Usually internal systems are not as hardened or programmed with security in
mind as the ones which are intended from the beginning to be placed in the
internet.

And if these systems were taken over, they had direct access to your core
internal network. Systems set up for direct internet exposure in a DMZ
should be harder to crack - and then an attacker still is behind a
firewall...

>> I'm currently doing work for a large company as a consultant. Another
>> consultant is installing a MS Exchange server and is now requesting for me
>> to forward ports on the PIX from the Internet to internal servers.

Which ports/services? While SMTP and HTTPS (for OWA) could be okay-ish,
opening MS RPCs ("naked" MS-Exchange) to the internet quite probably is not
such a great idea.
;-)

Even if you were asked to forward SMTP (incoming) only: with Exchange you
sometimes need to shut down the MSX server for maintenance work.
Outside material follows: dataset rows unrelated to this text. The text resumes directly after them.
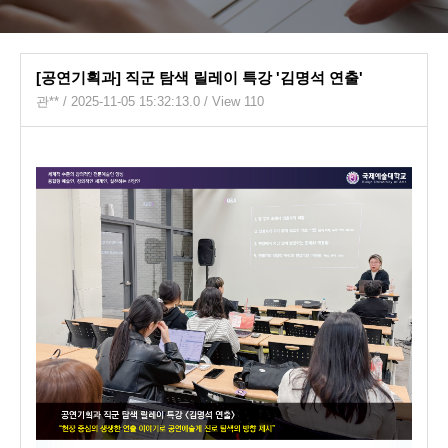
[공연기획과] 직군 탐색 릴레이 특강 '김명석 연출'
관**
/ 2025-11-05 15:32:13.0 / View 110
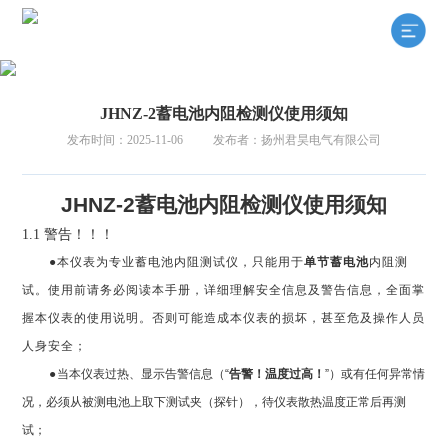
JHNZ-2蓄电池内阻检测仪使用须知
发布时间：2025-11-06
发布者：扬州君昊电气有限公司
JHNZ-2蓄电池内阻检测仪使用须知
1.1 警告！！！
●本仪表为专业蓄电池内阻测试仪，只能用于
单节蓄电池
内阻测
试。使用前请务必阅读本手册，详细理解安全信息及警告信息，全面掌
握本仪表的使用说明。否则可能造成本仪表的损坏，甚至危及操作人员
人身安全；
●
当本仪表过热、显示告警信息（“
告警！温度过高！
”）或有任何异常情
况，必须从被测电池上取下测试夹（探针），待仪表散热温度正常后再测
试；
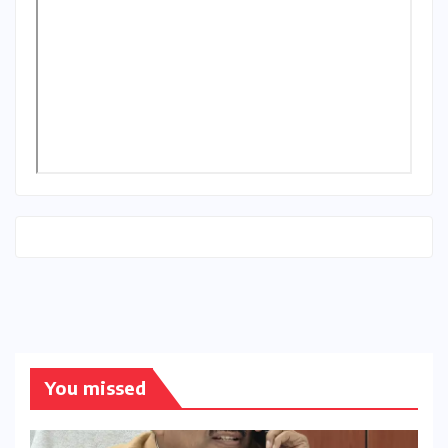
You missed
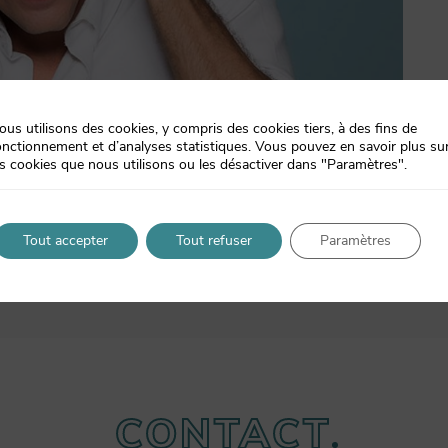
ous utilisons des cookies, y compris des cookies tiers, à des fins de
onctionnement et d’analyses statistiques. Vous pouvez en savoir plus su
es cookies que nous utilisons ou les désactiver dans "Paramètres".
Tout accepter
Tout refuser
Paramètres
CONTACT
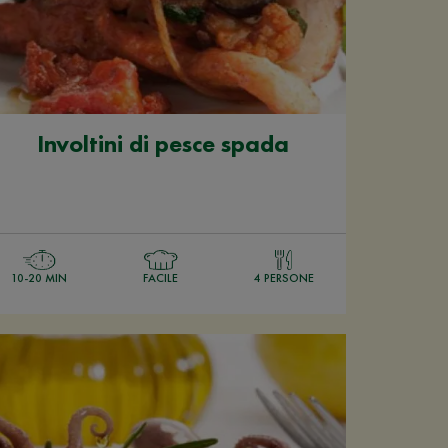
Involtini di pesce spada
10-20 MIN
FACILE
4 PERSONE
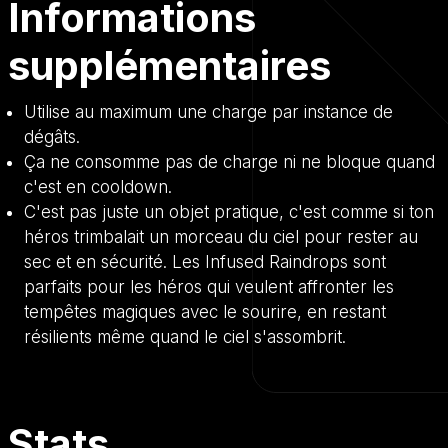
Informations
supplémentaires
Utilise au maximum une charge par instance de
dégâts.
Ça ne consomme pas de charge ni ne bloque quand
c'est en cooldown.
C'est pas juste un objet pratique, c'est comme si ton
héros trimbalait un morceau du ciel pour rester au
sec et en sécurité. Les Infused Raindrops sont
parfaits pour les héros qui veulent affronter les
tempêtes magiques avec le sourire, en restant
résilients même quand le ciel s'assombrit.
Stats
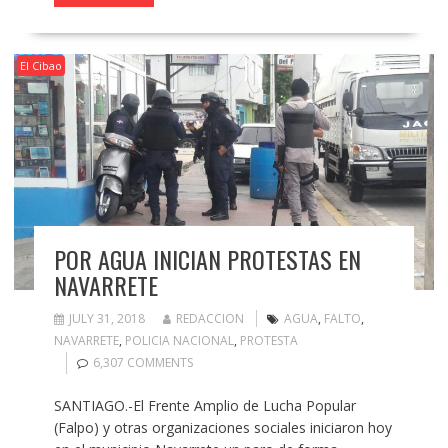
El Cibao
POR AGUA INICIAN PROTESTAS EN
NAVARRETE
JULY 31, 2018
REDACCION
AGUA
,
FALTO
,
NAVARRETE
,
POLICIA NACIONAL
,
PROTESTA
6,307 COMMENTS
SANTIAGO.-El Frente Amplio de Lucha Popular
(Falpo) y otras organizaciones sociales iniciaron hoy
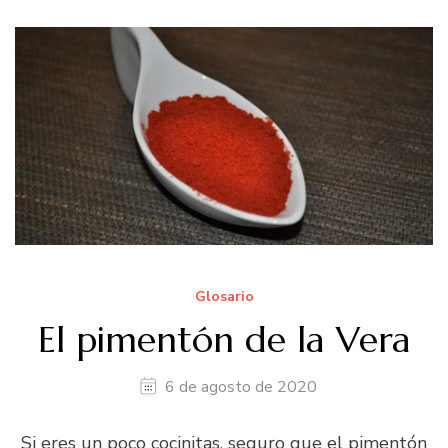
Glosario
El pimentón de la Vera
6 de agosto de 2020
Si eres un poco cocinitas, seguro que el pimentón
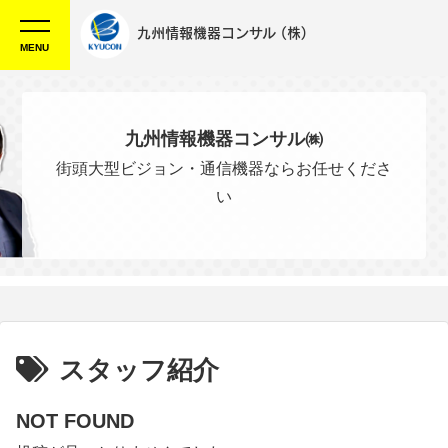
九州情報機器コンサル
(株)
MENU
九州情報機器コンサル㈱
街頭大型ビジョン・通信機器ならお任せくださ
い
スタッフ紹介
NOT FOUND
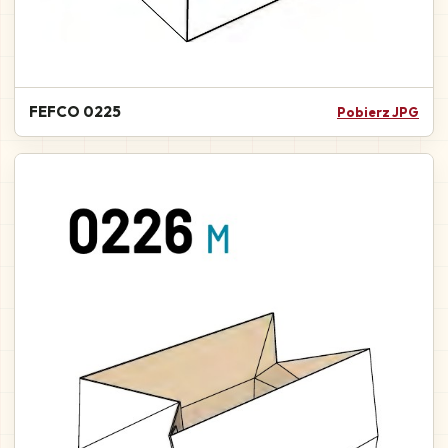
FEFCO 0225
Pobierz JPG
And during
this time mail will bounce as undeliverable as the MSX SMTP connector will
be unavailable, too. Plus the MSX SMTP connector is not as forgiving to SMTP
protocol misuse as e.g. a Postfix server. Thus placing a plain SMTP server
simply as cacheing proxy between MSX and the internet will catch both flies:
no direct connection between the internet and MSX, bette SMTP compatibility,
better spam control and filtering, a cache for MSX maintenance downtimes,
plus (optionally) a border virus scan (e.g. using the free ClamAV).